A number of cases of non-gonococcal urethritis still defeat our efforts to isolate a causative agent. Consequently these cases have been often considered to be of viral aetiology. Viral urethritis due to the virus of lymphogranuloma venereum, mumps and herpes is occasionally found. Urethritis due to pleuro-pneumonia- like organisms or L-forms is also met with. The urethral discharge shows cytoplasmic inclusion bodies. Hence it is often referred to as inclusion urethritis.

 

The problem of the post gonococcal or residual urethritis which generally follows the penicillin treatment of a case of gonorrhoea, is not uncommon. There is persistant scanty discharge especially in the morning and some discomfort at micturation. Repeated examinations of smears do not reveal the presence of gonococci. Probably other organisms in addition to gonococci may play a role. It should be remembered that when gonococcal infection lasts for a long time, it generally masks the other factors which being resistant to penicillin, maintain the infection after the gonococci have disappeared.
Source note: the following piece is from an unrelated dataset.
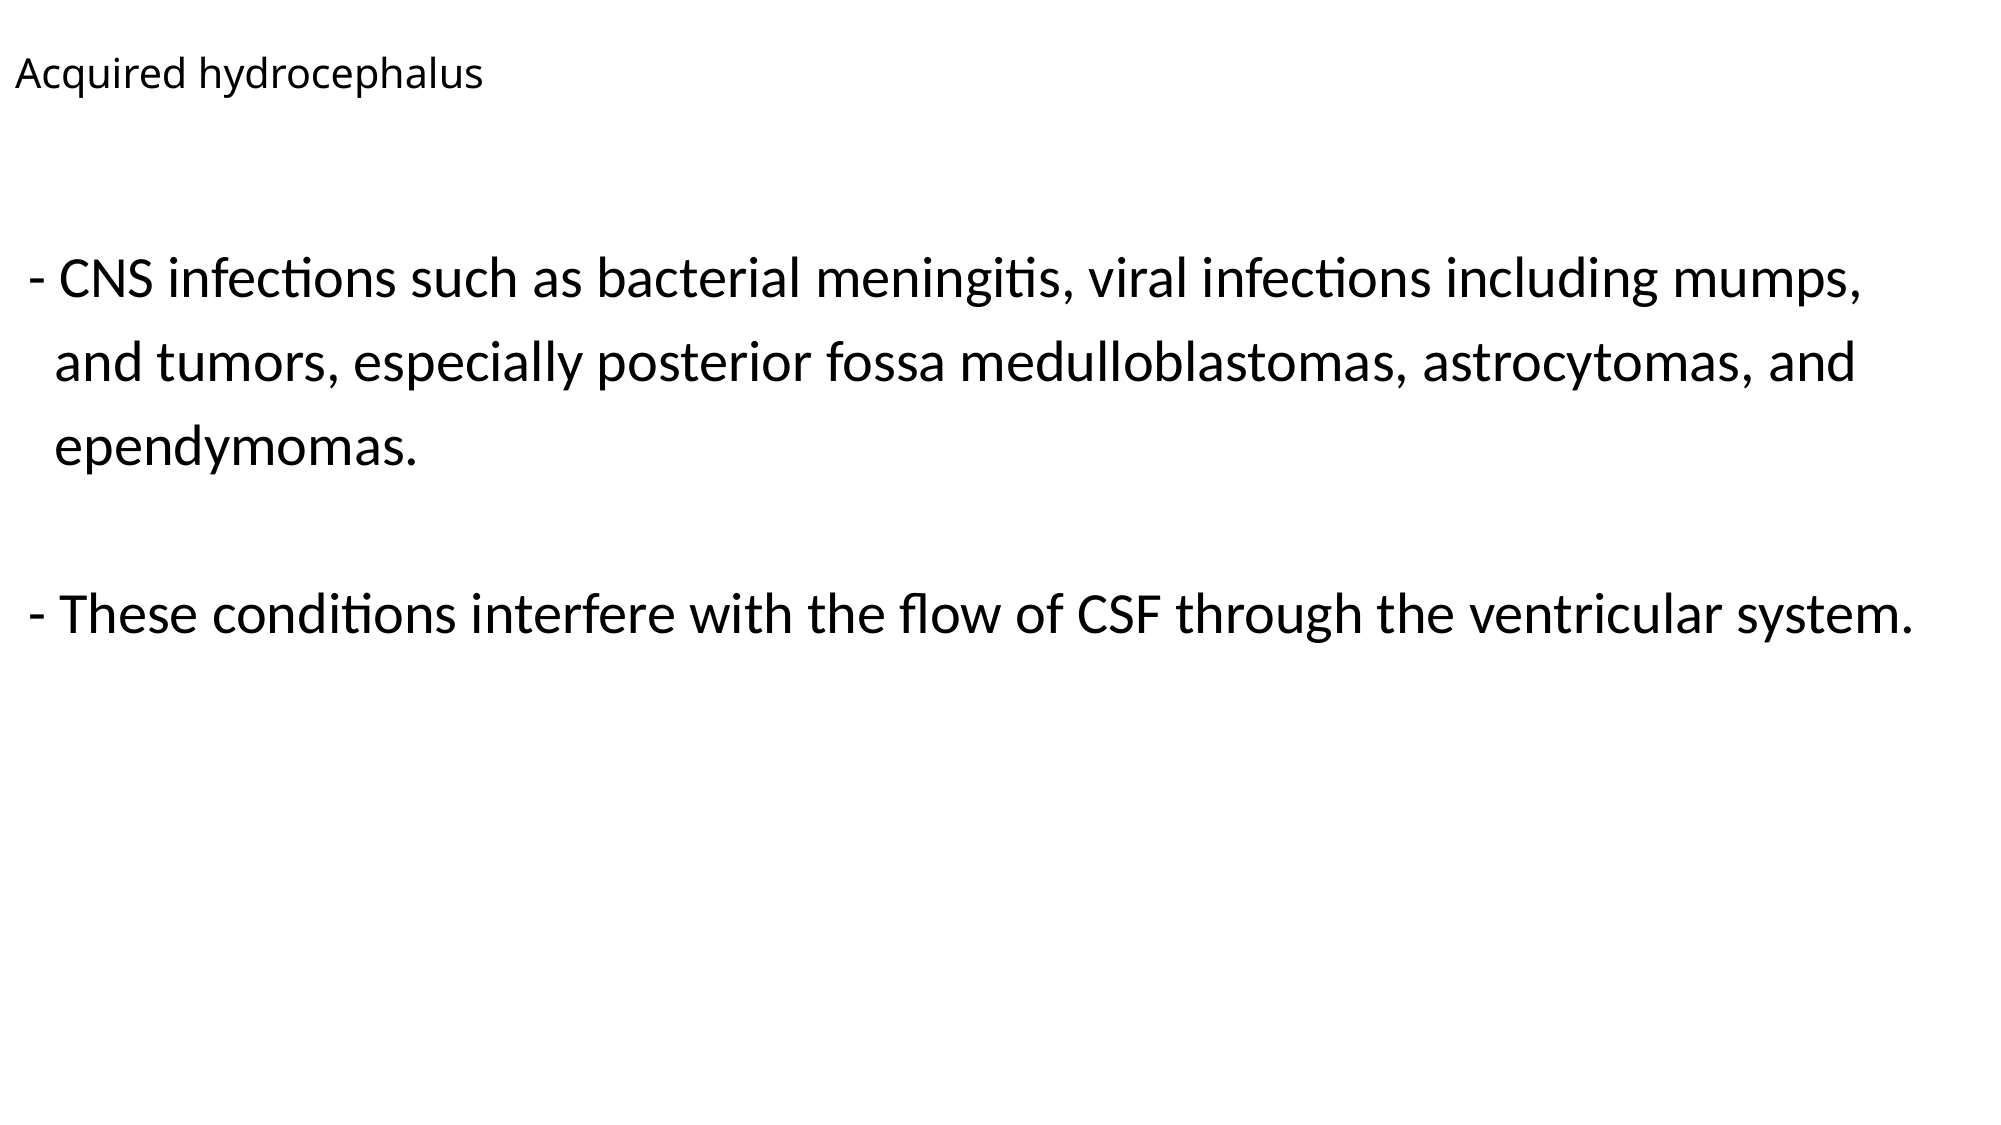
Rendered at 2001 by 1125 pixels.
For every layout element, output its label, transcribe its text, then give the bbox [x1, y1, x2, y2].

list - CNS infections such as bacterial meningitis, viral infections including mumps, and tumors, especially posterior fossa medulloblastomas, astrocytomas, and ependymomas. - These conditions interfere with the flow of CSF through the ventricular system. [0, 156, 2000, 1125]
title Acquired hydrocephalus [0, 0, 1863, 156]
At times the prolonged use of antibiotics may be responsible for urethritis, when they are employed in the treatment of gonorrhoea or some other disease. They may act by destroying useful germs thus favouring the transformation of saprophytes into pathogenic micro-organisms. This type of super-infection during antibiotic therapy was reported by the writer (Indian Journal of Medical Sciences. Vol4, No.2, Feb 1950 pp.5456). Among these saprophytes are candida albicans, germ-negative bacilli, and mixed bacterial flora. Avitaminosis may be induced favouring lowered body defences and increased susceptibility to non-gonococcal urethritis. The role of vitamin A and vitamin B2 is well known in genito-urinary symptomatology.

 

In spite of recent work, the aetiology and pathogenesis of non-gonococcal urethritis remain still obscure and confounding in many cases. In consequence different drugs have been tried for the treatment with varying results.

 

TREATMENT

Treatment of non-gonococcal urethritis as a rule be based on the basis of the infective agent. Hence it is important that the routine microscopic examination of the urethral discharges, other appropriate investigations and also antibiograms should be done as a guide for the treatment. The wide-spread belief that non-gonococcal urethritis may be due to an infection has been mainly responsible for the use of antibiotics in the treatment of the disease. When one is unable to find an infective agent, antibiotics like tetracycline or especially spiramycine (Rovamycine M&B) are employed for the treatment. Penicillin, though widely used by the general practitioner on account of its action on gonococci, has generally no effect on non-gonococcal urethritis. At present, frequently used are the following broad-spectrum antibiotics: chloramphenicol, tetracycline, oxyteracycline, spiramycine, carbomycine and nitrofurantoin. However, sulphanilamides are fairly effective if used early and in sufficient doses and over an adequate period; hence they deserve preliminary trial before expensive antibiotic therapy is tried. Besides, the importance of local therapy consisting of urethro-vesical irrigations cannot be minimised. It is especially recommended when other means fail. Potassium permanganate I in 8000 and oxycynide of mercury I in 5000 to 8000, if used wisely are very useful in dealing with resistant cases. It is especially recommended when other meansfail. At times a combination of sulpha drugs and broad-spectrum antibiotic or fever therapy intravenous T.A.B. vaccine is helpful. Urethral instillations and bougies have been recommended. Conexine (‘Roquexine’) and silver salt jelly (‘Urosalv’) are locally employed. In some cases, fulguration or diathermy, though an urethroscope, has been employed.

 

However, this problem needs further investigations and research on account of its high incidence, lack of constant results of the treatment and its social importance.